For more than 30 years, a state in Africa’s most populous country essentially ignored a law put in place by its military government that required preachers to get licenses, limited the playing of religious cassettes, and outlawed derogatory language by religious organizations and leaders.
But this spring, governor Nasir Ahmad El-Rufai is attempting to revive the policy. A new bill from his administration would restrict both Muslim and Christian preaching among Kaduna’s 6.5 million people by requiring pastors to obtain annual permits.
The proposed law is an effort to curb religious extremism, deputy governor Barnabas Bantex told reporters.
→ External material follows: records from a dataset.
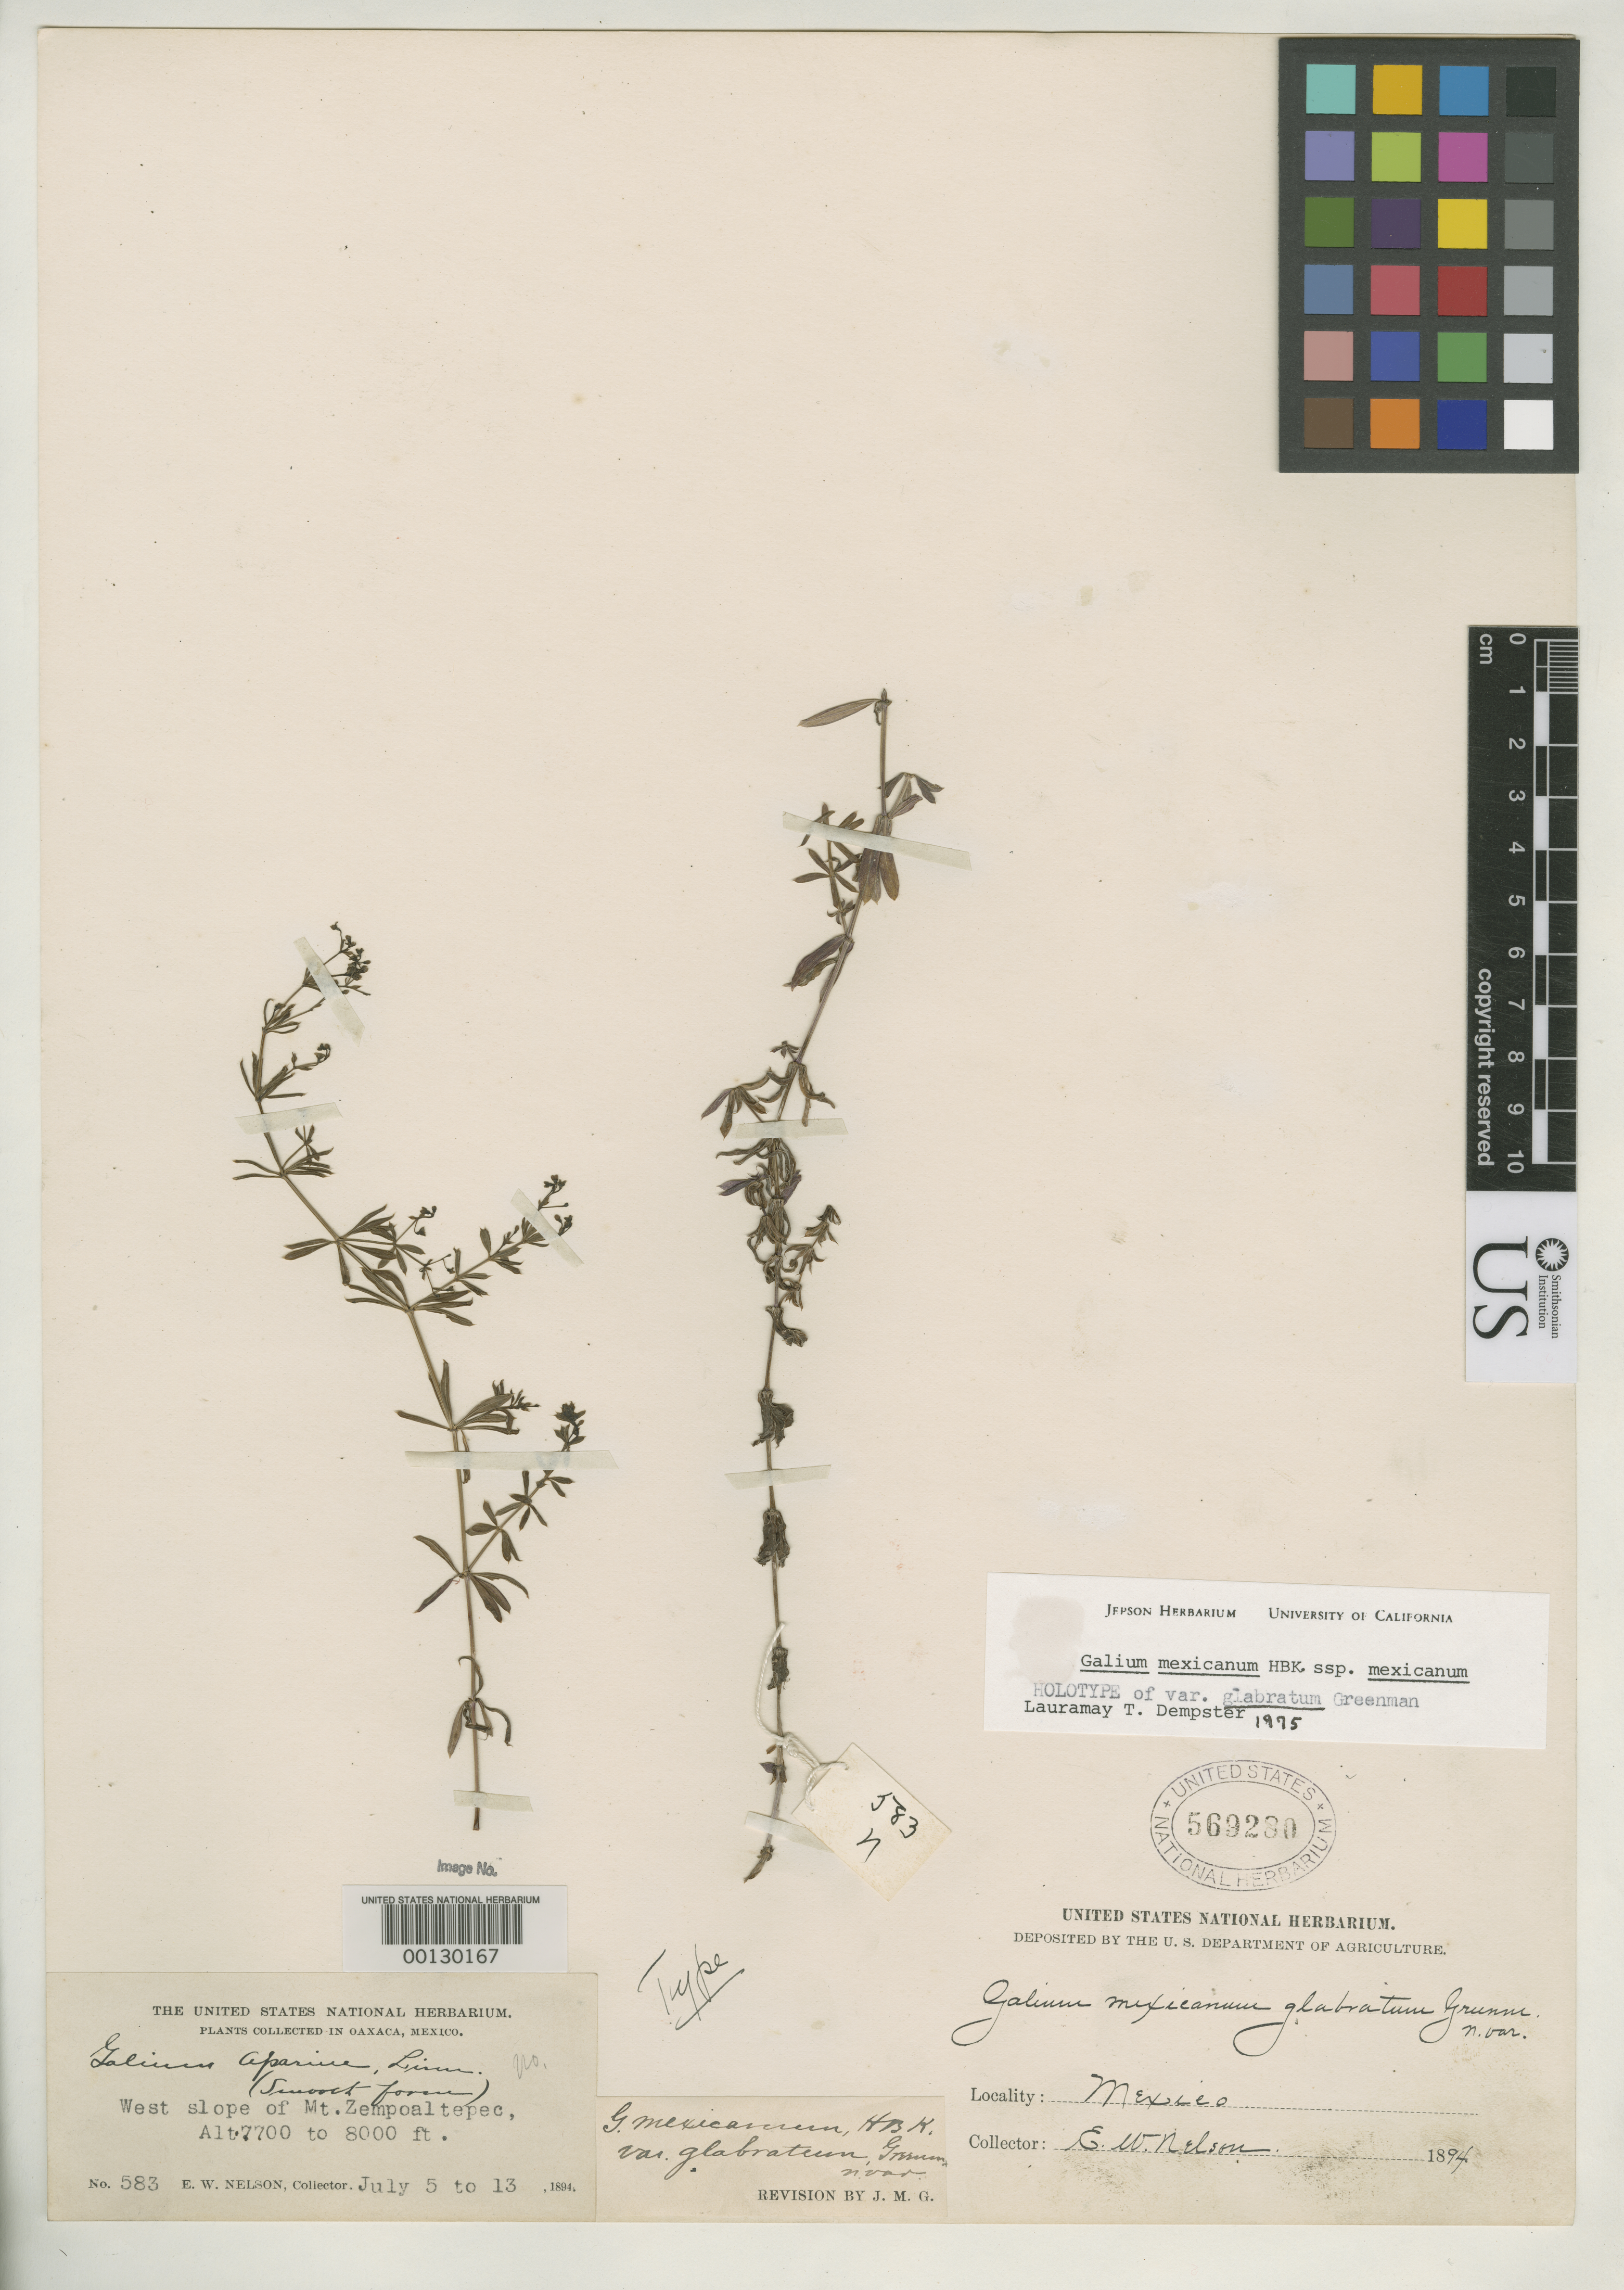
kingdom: Plantae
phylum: Tracheophyta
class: Magnoliopsida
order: Gentianales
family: Rubiaceae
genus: Galium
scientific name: Galium mexicanum var. glabratum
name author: Greenm.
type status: Isotype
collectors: E. W. Nelson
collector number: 583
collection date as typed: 05 Jul 1894 to 13 Jul 1894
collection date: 1894-07-05/1894-07-13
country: Mexico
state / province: Oaxaca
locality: Mt. Zempoaltepec.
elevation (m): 2370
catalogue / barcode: US 569280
“We swore to uphold the Constitution, which recognizes the freedom of religion and thought as fundamental rights,” he said. “The same Constitution obliges us to ensure the safe exercise of these rights by legislating in the interest of public safety, public order, public morality or public health, and for the purpose of protecting the rights and freedom of other persons.”
Faith leaders contend it infringes on religious freedom.
“The bill is obnoxious and directly offends our faith,” Femi Ehinmidu, chairman of the Kaduna state chapter of the Pentecostal Fellowship of Nigeria, told reporters. “Taking away the rights to preach and evangelize is telling the Christians not to practice their religion as commanded by the Lord Jesus.”
Nigeria’s population is split between Christianity and Islam. Social hostilities surrounding religion are very high, while government restrictions have so far been moderate, according to Pew. For example, last month the president of the Fellowship of Churches of Christ in Nigeria and two other pastors were kidnapped at gunpoint while they were praying at a church camp. (One died after being left in the wild, the other two were freed after 10 days.)
In order to obtain a license, preachers in Kaduna would have to apply to a committee made up of members of the Christian Association of Nigeria (CAN) and Jama’atu Nasril Islam (JNI). Before that, they’d go through a local screening committee and an interfaith committee comprised of one CAN and one JMI member, plus several government appointees.
Without clear stipulations, the committee decisions can be entirely subjective.
“The danger to it is this: what if you are in a local government and all the members of the local government screening committee are Christians and they say we don't want the preaching of Islam in the local government and they reject your application?” said John Achimugu, a prominent attorney and freedom of worship advocate, in Vanguard. “The law does not provide a remedy for you or any forum where you can seek a redress of your grievances as to why you are denied a recommendation for the issuance of license.”
Much like the original law, Kaduna’s new bill also restricts preaching on CDs, tapes, flash drives, or other devices to houses of worship and private homes.
It also outlaws using a loudspeaker for religious purposes other than inside or around a church or mosque, abusing religious books, disturbing the public peace, using derogatory language about any religion, or carrying weapons into a place of worship in order to cause a disturbance. Violators would face a fine of about US $1,000 or two years in prison.
Reaction to the bill has been contentious. Both CAN and the Council of Imams and Ulamas have objected to portions of it.
“The Bible commands us in Mark 16:15 to ‘go ye into all the world and preach the gospel to every creature,’ and 1 Thessalonians 5:29 also said, ‘pray without ceasing.’ This is the life-wire of the Christian religion,” said Ehinmidu, the Pentecostal leader.
CT reported in January on a similar attempt to regulate preachers in Kenya, but backlash from evangelicals, Catholics, and Muslims was so severe that President Uhuru Kenyatta sent the 2015 Religious Societies Rules back to the drawing board. Any new regulations must be “subjected to further vigorous public consultations,” his spokesman stated.